Improving the quality of these two datasets wasn’t going to be possible so instead we attempted to understand the problems a bit better so that at least if users did encounter issues we could offer them an onward journey or understand why. We produced a ‘wall of weird’ of postcodes we knew behaved strangely in existing services and added these to our test baseline to see what happened in our service.

How did we release it?

So we had a test and deploy plan that was detailed enough to give us direction, but lightweight enough to change when things inevitably changed or went wrong. And a few things did go wrong.

  1. We hoped to release an updated address index into the service as a standalone iteration. However, when testing it, we found it had more of an impact on the user experience than we were comfortable with, so we had to bundle the change in with the ‘main’ release.
  2. As a result the main release became bigger than expected and we had to schedule in downtime, adding a number of additional steps and approvals.
  3. We found the title-api performed within thresholds but not as well as we would like, we found that search results had spikes of long response times. Whilst only affecting 2% of users, scaling up to actual usage volumes could equal hundreds of unsatisfied people.

That final problem was the biggest challenge we faced, we hadn’t seen it in any of our lower test environments, but then again our pre-prod environment is the one that most resembles live. At first we didn’t have a good handle on exactly how big the issue was so we created some performance scripts to allow us to monitor response times whilst under heavy load. The scripts confirmed the scale of what we were seeing, but didn’t give us any further clues as to what was causing it.

Finally we decided that the benefits of the new search functionality exceeded the risks of some users having slow performance. We came up with a plan for measuring production performance and agreed to set some time aside to improve it should we see it happening in PROD.

Finally we were in a position where we were ready to release. We had to turn the service off for an hour but pre-warned users of the downtime. The change itself went very smoothly and we were deployed and tested within 50 minutes.

How do we know whether it has been successful?

The measure of success that was most pressing was whether PROD would see the same performance issues that we saw in the test environment. It took a few days to build a sample of traffic but sure enough we did see the same problem. By then however we had given a bit more thought as to a plan for improving the performance. After the first release the refactored code went into production, drastically improving performance times.

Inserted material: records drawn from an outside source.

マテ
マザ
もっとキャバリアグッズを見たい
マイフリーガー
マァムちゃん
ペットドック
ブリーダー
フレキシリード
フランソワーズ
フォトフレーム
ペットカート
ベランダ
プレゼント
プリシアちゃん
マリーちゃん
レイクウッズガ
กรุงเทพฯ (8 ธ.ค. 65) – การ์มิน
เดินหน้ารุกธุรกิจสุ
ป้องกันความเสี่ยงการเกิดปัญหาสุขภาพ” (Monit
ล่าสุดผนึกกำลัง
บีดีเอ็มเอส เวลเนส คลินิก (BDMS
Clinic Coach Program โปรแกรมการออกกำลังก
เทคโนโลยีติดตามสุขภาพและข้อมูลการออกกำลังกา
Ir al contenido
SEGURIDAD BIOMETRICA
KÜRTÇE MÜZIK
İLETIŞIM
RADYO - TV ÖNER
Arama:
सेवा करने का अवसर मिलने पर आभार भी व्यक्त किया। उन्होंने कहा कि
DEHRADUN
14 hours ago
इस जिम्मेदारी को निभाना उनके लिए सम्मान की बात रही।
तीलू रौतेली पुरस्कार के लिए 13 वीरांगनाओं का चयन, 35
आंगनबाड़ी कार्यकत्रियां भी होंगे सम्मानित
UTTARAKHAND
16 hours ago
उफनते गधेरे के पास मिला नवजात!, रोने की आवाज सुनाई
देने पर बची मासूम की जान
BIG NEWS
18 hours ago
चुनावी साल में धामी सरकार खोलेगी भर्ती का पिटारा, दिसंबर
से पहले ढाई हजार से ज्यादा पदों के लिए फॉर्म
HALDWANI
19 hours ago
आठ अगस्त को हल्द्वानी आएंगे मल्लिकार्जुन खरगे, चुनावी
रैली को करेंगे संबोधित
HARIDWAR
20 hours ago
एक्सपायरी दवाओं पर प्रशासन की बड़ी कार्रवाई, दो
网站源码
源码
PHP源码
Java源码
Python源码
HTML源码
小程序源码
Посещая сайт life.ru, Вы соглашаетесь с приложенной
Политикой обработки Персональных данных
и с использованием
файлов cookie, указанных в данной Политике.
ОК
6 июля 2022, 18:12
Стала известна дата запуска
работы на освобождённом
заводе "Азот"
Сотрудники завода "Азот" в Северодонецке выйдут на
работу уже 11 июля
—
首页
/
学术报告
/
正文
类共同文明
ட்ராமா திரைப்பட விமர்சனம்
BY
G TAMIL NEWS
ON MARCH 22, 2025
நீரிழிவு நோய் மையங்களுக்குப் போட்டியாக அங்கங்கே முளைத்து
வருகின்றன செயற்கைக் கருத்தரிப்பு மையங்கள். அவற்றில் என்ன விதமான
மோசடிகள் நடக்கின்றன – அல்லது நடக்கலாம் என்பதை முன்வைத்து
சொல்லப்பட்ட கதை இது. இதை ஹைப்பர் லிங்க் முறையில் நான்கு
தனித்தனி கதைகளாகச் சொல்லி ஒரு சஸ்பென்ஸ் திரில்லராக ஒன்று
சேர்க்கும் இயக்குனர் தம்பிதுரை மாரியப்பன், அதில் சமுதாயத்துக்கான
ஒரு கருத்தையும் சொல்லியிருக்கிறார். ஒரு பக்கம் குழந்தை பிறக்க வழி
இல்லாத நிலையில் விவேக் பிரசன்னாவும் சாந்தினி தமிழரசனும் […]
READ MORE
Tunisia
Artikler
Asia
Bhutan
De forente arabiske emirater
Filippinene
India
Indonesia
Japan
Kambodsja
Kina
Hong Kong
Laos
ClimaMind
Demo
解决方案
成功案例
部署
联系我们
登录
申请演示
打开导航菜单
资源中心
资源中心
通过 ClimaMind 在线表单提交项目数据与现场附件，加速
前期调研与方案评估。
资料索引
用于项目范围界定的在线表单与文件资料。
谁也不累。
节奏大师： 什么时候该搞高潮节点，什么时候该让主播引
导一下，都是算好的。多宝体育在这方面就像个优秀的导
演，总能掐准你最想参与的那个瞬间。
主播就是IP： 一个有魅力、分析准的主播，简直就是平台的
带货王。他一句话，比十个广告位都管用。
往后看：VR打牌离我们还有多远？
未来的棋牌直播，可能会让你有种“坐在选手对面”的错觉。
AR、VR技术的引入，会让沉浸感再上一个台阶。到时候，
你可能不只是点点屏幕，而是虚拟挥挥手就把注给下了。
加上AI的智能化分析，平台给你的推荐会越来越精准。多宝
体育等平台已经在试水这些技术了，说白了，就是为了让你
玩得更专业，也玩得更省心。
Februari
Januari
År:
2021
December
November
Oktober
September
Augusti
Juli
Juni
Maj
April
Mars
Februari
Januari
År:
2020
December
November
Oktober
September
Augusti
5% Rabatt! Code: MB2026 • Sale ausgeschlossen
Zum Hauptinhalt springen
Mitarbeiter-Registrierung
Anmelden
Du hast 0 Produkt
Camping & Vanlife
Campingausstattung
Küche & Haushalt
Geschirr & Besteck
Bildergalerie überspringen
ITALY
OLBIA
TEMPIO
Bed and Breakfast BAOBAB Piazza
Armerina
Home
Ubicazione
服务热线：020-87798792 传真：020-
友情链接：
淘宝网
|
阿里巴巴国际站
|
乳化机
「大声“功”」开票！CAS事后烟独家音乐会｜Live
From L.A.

Initial performance times, good but not excellent.

Production responses following improvements, note the change in scale!

All of our hypotheses of what would happen in Production have so far played out to be true:

  1. From the sample we tested our search is as good as existing HMLR services.
  2. Addresses changed in the past year now return in our search results.
  3. Our new audit-api is collecting audit data successfully.

The most important change is that search is dropping down our ‘Top issues for our users’ chart.

Whats next?

We will continue to learn more about how search is performing in the service, shipping to Production is the only true point where you really start to learn about how people use your service and how it works at scale so I’m sure we will need to make a few changes based on feedback.

We also have some work we want to do, to replace our address component with an address-api that is being built by colleagues in another team. This ‘common component’ will reduce maintenance overhead and ensure more consistency between services in the future.